• Assigned task: Find how many lines in this data contain the string "keeps". Respond with only that number.

• Material shown:
☆ ☆ ☆ ☆ ☆

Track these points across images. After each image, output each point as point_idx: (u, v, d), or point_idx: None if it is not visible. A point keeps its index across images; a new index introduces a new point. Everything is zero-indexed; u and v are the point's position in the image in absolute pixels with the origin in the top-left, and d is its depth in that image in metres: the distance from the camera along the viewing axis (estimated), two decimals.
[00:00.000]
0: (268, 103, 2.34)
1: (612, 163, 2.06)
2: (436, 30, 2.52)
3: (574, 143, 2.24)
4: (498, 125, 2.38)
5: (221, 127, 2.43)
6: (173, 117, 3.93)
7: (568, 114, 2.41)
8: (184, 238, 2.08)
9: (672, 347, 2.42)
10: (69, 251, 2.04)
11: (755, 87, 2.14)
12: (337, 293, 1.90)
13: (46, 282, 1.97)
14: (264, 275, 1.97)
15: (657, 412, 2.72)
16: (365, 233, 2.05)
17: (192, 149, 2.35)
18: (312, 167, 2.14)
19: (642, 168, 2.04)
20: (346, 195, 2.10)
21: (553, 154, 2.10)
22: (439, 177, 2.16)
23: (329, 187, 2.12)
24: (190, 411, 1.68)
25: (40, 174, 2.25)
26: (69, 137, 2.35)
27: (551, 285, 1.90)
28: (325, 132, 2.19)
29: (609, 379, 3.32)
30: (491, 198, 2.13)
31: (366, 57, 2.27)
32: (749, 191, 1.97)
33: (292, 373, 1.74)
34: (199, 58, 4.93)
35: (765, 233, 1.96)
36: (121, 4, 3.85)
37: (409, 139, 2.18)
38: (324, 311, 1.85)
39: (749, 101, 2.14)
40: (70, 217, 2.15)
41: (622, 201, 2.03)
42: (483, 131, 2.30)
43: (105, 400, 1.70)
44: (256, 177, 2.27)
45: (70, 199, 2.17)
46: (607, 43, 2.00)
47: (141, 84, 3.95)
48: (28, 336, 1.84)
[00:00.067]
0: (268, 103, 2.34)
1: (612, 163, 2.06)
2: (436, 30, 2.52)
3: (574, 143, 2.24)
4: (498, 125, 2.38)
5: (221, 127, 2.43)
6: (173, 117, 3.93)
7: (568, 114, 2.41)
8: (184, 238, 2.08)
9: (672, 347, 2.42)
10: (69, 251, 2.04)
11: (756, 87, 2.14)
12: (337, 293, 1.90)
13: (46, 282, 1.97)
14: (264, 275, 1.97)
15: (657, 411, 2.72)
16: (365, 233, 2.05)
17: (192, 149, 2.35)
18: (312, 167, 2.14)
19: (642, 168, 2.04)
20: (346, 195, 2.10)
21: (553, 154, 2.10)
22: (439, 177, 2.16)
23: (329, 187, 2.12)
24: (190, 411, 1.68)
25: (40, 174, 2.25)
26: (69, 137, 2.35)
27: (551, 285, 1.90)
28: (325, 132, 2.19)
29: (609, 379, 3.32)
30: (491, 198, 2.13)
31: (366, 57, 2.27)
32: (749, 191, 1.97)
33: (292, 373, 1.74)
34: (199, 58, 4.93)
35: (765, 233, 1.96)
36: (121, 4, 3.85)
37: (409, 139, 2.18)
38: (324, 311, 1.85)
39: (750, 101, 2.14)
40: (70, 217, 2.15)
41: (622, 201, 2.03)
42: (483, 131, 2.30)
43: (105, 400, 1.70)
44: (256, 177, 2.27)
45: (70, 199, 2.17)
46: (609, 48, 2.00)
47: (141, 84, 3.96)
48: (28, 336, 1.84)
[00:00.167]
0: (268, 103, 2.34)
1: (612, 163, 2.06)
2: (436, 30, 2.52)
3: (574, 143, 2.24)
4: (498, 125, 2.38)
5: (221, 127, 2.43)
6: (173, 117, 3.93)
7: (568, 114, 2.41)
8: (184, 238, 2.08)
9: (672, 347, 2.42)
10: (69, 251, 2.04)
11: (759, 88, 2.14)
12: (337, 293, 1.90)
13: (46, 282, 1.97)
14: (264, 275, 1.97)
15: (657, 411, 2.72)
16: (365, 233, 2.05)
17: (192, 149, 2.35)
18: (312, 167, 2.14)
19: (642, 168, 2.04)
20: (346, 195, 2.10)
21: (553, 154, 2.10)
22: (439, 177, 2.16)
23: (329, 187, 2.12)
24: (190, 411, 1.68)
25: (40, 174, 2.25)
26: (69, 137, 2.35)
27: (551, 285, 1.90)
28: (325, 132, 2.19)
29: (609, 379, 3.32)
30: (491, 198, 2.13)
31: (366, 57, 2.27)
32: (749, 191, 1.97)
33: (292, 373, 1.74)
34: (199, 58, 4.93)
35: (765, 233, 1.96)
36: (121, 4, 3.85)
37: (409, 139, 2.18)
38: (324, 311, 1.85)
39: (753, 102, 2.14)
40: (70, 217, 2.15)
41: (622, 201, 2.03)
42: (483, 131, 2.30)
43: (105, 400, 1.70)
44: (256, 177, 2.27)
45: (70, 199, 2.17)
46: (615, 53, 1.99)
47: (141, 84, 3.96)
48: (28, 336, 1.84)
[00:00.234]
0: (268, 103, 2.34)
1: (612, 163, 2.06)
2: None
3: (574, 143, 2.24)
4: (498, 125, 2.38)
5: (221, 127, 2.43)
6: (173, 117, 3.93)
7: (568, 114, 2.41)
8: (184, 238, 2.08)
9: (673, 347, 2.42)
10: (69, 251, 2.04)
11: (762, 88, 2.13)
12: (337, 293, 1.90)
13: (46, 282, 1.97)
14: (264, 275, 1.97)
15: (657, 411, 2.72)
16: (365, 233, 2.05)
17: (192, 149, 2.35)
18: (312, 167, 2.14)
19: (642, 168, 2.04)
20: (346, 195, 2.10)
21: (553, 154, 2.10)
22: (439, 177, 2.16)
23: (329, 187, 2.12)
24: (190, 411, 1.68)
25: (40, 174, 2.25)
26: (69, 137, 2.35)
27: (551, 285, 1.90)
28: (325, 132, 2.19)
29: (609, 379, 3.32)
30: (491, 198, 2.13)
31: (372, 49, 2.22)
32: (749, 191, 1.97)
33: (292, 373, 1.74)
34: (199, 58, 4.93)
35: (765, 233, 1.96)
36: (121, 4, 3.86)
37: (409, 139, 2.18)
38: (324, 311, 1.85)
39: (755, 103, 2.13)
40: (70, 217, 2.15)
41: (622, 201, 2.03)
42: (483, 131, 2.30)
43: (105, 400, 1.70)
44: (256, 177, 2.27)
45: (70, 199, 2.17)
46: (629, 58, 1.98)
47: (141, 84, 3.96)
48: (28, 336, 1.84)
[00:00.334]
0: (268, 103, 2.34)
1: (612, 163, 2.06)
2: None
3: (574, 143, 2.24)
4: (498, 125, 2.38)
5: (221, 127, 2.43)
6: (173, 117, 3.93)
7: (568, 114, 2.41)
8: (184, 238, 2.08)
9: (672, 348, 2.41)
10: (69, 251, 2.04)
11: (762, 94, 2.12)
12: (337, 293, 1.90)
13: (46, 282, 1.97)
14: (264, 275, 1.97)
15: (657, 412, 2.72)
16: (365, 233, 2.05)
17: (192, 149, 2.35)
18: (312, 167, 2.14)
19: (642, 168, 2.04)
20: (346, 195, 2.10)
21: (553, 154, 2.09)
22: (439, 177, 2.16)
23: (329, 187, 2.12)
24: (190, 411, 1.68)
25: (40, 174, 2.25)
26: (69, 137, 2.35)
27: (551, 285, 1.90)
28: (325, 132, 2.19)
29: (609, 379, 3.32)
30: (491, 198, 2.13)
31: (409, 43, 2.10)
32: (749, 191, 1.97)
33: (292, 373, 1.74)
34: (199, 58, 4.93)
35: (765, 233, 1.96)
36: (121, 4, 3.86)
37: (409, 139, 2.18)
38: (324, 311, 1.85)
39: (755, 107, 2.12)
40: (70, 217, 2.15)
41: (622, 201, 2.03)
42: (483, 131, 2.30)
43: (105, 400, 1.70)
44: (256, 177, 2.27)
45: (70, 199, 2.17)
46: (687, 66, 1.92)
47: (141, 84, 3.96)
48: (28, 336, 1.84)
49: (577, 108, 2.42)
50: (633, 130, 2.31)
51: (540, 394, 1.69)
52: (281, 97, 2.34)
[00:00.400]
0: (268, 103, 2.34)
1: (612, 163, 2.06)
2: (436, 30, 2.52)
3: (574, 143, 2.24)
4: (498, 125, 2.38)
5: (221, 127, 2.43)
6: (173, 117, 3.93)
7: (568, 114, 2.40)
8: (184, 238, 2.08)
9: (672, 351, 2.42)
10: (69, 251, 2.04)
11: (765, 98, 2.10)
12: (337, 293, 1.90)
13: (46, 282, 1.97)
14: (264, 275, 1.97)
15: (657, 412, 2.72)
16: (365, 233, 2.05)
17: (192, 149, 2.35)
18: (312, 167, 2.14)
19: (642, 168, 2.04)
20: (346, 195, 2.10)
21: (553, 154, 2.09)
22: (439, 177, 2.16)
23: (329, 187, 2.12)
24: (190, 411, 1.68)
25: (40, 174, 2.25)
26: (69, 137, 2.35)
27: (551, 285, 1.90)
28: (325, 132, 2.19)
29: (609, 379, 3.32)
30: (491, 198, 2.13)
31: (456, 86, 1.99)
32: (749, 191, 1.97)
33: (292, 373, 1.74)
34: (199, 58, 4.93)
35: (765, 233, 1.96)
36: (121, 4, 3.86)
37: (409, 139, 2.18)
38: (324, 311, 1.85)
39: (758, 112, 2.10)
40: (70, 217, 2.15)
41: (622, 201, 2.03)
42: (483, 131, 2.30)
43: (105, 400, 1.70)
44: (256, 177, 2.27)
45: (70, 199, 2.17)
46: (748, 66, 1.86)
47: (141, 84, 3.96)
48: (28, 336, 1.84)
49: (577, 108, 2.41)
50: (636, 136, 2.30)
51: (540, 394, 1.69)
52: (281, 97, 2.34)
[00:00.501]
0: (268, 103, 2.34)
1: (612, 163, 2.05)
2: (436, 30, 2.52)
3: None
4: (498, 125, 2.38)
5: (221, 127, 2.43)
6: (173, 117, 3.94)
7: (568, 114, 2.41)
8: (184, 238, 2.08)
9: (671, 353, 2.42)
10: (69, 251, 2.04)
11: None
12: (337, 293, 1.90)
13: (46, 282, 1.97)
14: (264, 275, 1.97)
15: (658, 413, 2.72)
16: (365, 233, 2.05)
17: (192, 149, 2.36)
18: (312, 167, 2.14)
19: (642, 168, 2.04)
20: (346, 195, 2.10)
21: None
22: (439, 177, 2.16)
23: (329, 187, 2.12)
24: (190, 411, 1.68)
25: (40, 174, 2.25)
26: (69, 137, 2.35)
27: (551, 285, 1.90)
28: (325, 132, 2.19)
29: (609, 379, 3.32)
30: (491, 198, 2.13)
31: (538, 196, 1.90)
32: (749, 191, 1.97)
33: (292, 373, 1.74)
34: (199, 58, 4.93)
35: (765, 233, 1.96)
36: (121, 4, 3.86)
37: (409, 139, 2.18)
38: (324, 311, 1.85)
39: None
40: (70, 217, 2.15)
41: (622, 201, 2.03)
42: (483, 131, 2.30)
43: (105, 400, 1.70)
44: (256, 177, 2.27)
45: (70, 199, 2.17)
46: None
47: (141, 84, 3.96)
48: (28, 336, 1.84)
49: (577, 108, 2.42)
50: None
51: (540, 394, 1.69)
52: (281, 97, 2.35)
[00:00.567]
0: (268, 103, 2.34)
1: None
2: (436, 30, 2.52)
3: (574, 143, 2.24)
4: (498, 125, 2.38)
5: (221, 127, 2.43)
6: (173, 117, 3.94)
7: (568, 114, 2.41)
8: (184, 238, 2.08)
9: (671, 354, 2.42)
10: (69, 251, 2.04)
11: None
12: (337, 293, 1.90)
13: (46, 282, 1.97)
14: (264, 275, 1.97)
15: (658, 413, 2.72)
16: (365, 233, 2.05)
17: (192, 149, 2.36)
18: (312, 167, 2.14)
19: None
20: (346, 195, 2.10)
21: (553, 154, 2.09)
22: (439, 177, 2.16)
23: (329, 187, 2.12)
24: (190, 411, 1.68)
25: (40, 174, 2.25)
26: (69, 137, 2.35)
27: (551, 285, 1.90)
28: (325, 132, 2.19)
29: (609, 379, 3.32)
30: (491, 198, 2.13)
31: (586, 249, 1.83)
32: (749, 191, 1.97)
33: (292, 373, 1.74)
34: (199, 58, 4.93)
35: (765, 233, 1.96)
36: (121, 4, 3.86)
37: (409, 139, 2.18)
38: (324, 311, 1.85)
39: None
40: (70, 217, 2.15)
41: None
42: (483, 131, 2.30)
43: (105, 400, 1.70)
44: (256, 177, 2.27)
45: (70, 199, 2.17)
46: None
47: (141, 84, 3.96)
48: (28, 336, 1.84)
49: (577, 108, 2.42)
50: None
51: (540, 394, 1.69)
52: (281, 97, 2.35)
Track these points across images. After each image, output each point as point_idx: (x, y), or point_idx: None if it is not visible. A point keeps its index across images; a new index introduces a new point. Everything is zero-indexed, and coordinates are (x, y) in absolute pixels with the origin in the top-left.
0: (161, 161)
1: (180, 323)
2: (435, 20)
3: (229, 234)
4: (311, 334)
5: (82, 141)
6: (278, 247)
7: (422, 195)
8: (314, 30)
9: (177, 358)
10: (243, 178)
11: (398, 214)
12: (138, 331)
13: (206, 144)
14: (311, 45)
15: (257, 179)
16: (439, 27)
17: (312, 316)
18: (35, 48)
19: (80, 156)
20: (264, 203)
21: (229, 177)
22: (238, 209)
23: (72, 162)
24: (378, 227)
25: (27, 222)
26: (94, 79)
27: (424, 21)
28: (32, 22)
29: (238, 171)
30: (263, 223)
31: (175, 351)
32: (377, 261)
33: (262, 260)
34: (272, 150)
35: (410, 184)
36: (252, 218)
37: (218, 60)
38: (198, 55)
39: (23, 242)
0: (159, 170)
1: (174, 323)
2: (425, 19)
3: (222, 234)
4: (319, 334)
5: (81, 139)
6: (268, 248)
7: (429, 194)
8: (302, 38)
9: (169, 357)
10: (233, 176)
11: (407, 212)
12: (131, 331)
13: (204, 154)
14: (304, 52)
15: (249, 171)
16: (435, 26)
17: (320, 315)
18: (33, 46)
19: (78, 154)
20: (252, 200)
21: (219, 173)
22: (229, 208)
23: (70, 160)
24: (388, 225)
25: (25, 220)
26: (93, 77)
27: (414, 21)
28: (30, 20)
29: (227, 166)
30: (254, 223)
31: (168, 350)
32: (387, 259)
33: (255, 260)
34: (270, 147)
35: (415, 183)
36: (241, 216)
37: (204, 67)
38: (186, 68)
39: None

☆ ☆ ☆ ☆ ☆

• Answer space: 2